### 引用文
=====

一枚の手漉き紙の向こうに <夫婦世界一周紀39日目>
スリランカを去る前に使えるものは使っておきたい。「一本の鉛筆の向こうに」のオマージュは多分一生使えない。なんか長くなっちゃったけど。
僕とフウロは旅行中に世界で出会った素材を使って紙を作る「トラベルズペーパー」というプロジェクトをやっている。短い滞在期間の中で限られた道具と場所で紙を作ってさらに映像まで作ってしまうなかなか鬼畜なプロジェクトだ。
実はスリランカではずっと前に紙を作っていた。ウナワチュナに行く前、キャンディでスレイシュとツアーに行った日の午前中に。とにかくバタバタと作っていたし、その後もイベント目白押しで紹介もしていなかった。もうスリランカも終盤。コロンボでの最大の目的だったカレーも食べてしまって、紹介するものがないのだ。思い出したように紙のことを書こうと思う。

=====

### 処理する一覧
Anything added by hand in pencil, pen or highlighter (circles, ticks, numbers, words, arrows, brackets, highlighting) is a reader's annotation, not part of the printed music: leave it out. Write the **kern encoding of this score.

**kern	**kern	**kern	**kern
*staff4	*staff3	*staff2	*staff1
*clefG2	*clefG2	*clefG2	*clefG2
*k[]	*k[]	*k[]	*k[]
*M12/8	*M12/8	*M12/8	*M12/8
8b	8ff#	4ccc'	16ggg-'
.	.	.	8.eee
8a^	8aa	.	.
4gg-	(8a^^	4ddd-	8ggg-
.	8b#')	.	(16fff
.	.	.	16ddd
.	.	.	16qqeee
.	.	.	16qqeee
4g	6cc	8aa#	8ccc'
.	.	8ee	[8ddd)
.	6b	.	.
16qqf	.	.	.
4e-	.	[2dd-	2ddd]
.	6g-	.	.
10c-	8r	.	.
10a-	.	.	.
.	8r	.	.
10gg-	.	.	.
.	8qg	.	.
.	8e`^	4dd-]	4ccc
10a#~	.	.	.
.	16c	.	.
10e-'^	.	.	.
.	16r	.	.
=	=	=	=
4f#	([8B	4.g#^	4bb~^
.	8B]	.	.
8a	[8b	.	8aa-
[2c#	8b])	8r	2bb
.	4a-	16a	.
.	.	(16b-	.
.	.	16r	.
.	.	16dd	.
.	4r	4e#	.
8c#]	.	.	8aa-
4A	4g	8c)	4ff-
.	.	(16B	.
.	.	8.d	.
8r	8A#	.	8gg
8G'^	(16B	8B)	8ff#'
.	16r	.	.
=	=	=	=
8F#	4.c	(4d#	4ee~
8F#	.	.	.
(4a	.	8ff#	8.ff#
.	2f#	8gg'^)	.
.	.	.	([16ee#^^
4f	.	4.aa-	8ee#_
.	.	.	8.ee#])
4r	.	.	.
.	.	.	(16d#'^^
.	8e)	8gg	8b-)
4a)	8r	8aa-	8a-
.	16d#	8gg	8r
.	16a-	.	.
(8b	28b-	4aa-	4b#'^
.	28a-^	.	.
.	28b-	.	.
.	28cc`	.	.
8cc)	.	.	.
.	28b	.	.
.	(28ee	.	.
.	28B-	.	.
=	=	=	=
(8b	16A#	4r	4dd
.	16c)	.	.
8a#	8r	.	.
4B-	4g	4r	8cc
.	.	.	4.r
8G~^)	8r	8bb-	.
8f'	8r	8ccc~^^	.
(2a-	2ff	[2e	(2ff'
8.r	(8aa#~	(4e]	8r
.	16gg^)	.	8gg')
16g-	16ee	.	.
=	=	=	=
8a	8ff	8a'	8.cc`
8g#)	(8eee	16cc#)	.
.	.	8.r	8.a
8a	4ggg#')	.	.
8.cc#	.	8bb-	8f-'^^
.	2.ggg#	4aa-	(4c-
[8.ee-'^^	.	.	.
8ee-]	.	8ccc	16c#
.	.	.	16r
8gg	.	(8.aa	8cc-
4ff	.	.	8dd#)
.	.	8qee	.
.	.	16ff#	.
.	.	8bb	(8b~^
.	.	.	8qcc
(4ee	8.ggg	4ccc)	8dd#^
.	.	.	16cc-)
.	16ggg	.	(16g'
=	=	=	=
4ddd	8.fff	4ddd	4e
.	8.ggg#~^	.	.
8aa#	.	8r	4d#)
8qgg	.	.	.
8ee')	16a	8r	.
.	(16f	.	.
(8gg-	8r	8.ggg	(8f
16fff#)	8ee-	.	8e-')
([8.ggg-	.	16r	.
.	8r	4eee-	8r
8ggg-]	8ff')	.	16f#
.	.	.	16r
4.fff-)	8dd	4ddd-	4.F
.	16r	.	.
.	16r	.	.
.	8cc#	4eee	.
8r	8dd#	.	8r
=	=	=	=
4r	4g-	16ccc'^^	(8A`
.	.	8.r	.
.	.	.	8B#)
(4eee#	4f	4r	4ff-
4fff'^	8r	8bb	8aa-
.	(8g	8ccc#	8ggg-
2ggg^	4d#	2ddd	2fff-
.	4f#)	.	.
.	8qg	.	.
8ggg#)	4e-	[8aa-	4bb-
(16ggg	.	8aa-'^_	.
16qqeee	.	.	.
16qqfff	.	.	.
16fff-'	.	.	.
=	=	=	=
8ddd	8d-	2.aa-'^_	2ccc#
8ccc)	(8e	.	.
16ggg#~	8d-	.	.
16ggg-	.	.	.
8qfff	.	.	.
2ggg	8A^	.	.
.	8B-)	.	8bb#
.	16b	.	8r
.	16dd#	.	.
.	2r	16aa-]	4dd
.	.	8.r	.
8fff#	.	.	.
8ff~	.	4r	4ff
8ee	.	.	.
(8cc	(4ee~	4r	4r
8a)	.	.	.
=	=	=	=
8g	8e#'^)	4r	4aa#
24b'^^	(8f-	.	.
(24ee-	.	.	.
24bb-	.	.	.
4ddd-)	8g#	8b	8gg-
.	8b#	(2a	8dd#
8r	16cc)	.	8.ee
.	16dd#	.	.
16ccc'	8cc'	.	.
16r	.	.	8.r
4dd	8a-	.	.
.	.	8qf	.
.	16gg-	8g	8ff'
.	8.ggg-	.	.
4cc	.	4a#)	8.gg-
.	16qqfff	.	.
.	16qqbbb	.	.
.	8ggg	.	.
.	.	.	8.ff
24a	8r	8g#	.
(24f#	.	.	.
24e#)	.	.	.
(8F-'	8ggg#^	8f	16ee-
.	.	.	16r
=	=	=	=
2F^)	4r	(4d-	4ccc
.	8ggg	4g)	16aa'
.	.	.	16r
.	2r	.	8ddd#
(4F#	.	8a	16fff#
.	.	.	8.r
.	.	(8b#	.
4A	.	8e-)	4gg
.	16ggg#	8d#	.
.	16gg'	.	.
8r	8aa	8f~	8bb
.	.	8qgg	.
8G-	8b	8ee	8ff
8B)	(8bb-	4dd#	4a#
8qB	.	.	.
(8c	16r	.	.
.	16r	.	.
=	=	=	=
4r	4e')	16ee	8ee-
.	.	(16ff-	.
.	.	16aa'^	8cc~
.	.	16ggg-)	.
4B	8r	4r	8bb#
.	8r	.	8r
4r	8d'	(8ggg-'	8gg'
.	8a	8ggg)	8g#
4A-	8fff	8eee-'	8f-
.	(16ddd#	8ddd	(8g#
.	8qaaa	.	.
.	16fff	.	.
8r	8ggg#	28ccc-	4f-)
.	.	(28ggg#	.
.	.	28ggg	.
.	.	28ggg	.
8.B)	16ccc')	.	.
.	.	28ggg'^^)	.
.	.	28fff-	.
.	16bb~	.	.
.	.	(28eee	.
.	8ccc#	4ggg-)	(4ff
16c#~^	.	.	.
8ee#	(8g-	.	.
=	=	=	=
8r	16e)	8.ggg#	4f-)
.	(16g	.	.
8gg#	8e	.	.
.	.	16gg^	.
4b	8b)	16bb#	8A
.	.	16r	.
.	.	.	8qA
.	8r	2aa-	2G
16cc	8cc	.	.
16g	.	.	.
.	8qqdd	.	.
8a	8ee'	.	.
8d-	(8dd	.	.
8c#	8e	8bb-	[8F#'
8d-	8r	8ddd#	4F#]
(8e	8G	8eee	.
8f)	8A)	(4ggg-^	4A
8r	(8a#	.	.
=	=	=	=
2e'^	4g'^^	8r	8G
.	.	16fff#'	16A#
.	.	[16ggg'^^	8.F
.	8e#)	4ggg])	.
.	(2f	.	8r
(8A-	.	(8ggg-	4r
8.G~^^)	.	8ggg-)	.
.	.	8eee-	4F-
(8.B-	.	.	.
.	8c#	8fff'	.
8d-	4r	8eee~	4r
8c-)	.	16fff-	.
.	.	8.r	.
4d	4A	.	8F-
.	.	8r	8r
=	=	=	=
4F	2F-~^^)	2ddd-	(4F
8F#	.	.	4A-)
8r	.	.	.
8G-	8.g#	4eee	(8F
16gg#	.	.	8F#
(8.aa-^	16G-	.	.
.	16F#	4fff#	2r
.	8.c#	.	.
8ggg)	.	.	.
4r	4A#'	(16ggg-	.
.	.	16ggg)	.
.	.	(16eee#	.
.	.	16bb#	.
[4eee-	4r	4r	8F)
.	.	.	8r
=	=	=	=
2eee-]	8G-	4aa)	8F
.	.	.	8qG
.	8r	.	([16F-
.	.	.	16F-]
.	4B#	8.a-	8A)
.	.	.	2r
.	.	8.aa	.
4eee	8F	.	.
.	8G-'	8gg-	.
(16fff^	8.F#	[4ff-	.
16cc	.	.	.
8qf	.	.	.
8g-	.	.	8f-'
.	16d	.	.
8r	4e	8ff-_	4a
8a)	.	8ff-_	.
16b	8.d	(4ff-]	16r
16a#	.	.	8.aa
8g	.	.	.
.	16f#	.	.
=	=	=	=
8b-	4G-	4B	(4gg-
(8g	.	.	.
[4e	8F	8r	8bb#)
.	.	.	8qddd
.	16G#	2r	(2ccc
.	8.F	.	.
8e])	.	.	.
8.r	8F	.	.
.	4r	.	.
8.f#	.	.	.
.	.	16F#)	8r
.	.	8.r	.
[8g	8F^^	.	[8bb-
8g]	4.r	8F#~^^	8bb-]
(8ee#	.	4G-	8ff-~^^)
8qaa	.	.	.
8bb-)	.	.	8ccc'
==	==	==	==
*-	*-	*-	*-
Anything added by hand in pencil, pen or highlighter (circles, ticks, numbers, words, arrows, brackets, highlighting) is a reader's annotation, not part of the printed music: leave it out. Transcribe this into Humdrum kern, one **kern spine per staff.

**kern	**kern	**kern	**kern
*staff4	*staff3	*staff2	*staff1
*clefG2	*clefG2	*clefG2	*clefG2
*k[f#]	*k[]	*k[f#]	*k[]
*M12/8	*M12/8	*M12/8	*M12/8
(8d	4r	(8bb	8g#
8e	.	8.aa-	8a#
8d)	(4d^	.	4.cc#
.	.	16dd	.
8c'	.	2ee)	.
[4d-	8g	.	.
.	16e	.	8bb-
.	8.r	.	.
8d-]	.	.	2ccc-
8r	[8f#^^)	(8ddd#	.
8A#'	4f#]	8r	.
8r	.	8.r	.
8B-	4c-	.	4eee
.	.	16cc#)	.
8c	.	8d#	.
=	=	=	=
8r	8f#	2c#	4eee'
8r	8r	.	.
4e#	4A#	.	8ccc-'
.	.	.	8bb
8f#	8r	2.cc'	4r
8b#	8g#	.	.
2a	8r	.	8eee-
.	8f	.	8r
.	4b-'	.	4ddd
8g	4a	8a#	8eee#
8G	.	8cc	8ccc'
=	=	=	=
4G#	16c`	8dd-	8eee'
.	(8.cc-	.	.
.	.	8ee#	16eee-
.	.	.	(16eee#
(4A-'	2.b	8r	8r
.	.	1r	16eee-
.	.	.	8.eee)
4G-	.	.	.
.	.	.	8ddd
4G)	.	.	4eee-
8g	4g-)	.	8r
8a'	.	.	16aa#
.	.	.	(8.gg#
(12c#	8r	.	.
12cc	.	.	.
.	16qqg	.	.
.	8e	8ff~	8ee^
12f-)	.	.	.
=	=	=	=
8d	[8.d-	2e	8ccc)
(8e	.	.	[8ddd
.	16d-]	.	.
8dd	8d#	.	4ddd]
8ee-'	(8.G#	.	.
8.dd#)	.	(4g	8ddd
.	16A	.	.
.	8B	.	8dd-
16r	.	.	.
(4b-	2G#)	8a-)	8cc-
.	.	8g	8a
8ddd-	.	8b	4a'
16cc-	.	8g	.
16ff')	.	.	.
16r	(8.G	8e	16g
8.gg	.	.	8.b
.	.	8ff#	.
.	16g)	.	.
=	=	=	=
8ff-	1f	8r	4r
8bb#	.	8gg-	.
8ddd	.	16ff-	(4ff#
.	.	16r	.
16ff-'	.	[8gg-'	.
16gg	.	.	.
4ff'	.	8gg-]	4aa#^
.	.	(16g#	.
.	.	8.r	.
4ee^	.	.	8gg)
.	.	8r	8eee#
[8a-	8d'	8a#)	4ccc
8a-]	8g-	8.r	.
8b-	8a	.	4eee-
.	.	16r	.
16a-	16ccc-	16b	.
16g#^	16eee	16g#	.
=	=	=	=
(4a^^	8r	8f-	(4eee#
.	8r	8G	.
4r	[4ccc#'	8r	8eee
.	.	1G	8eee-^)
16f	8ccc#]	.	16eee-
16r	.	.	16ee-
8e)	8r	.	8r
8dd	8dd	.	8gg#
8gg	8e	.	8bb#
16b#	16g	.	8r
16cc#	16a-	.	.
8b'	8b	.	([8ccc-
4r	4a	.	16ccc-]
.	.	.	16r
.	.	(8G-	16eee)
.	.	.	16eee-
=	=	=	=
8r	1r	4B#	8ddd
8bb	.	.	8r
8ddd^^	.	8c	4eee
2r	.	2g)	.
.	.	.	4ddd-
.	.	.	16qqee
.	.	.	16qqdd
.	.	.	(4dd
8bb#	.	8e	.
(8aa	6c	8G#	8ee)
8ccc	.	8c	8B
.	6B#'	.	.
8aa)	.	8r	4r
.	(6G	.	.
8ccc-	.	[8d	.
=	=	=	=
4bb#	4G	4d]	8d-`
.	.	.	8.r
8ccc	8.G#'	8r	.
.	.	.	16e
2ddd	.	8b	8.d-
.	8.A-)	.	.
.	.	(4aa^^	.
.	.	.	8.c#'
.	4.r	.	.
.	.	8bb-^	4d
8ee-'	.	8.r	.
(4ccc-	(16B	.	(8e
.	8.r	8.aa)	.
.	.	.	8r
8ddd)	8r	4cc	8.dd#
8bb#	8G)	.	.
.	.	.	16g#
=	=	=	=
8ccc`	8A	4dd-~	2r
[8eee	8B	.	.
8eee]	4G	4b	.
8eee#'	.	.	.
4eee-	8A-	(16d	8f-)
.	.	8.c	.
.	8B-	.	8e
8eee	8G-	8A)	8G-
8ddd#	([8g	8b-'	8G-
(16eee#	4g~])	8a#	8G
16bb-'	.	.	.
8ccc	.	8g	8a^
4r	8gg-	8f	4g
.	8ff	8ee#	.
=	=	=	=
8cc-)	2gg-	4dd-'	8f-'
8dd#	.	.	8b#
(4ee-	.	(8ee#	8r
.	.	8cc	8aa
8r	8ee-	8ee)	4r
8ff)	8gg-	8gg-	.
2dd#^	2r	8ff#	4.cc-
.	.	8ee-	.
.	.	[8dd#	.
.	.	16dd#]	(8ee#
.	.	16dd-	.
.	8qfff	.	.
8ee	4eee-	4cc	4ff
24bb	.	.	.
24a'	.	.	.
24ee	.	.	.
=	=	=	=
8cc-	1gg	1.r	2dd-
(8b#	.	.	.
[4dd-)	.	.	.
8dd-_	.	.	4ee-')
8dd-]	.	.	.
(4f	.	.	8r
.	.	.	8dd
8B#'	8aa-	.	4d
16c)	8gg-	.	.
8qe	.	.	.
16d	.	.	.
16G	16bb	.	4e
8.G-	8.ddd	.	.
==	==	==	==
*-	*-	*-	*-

=====

### 取り組む課題
A: 上の紙作りの文章のうち、「一枚の手漉き紙の向こうに <夫婦世界一周紀39日目>」から「かなか鬼畜なプロジェクトだ。」までの部分を、両端の語句も含めて一字も変えずに書き写して返しなさい。
B: 上の一覧から語句「words」を含む行をすべて探し出し、それぞれ一字も変えずに書き写しなさい。

### 順番の解答
A:
一枚の手漉き紙の向こうに <夫婦世界一周紀39日目>
スリランカを去る前に使えるものは使っておきたい。「一本の鉛筆の向こうに」のオマージュは多分一生使えない。なんか長くなっちゃったけど。
僕とフウロは旅行中に世界で出会った素材を使って紙を作る「トラベルズペーパー」というプロジェクトをやっている。短い滞在期間の中で限られた道具と場所で紙を作ってさらに映像まで作ってしまうなかなか鬼畜なプロジェクトだ。

B:
Anything added by hand in pencil, pen or highlighter (circles, ticks, numbers, words, arrows, brackets, highlighting) is a reader's annotation, not part of the printed music: leave it out. Write the **kern encoding of this score.
Anything added by hand in pencil, pen or highlighter (circles, ticks, numbers, words, arrows, brackets, highlighting) is a reader's annotation, not part of the printed music: leave it out. Transcribe this into Humdrum kern, one **kern spine per staff.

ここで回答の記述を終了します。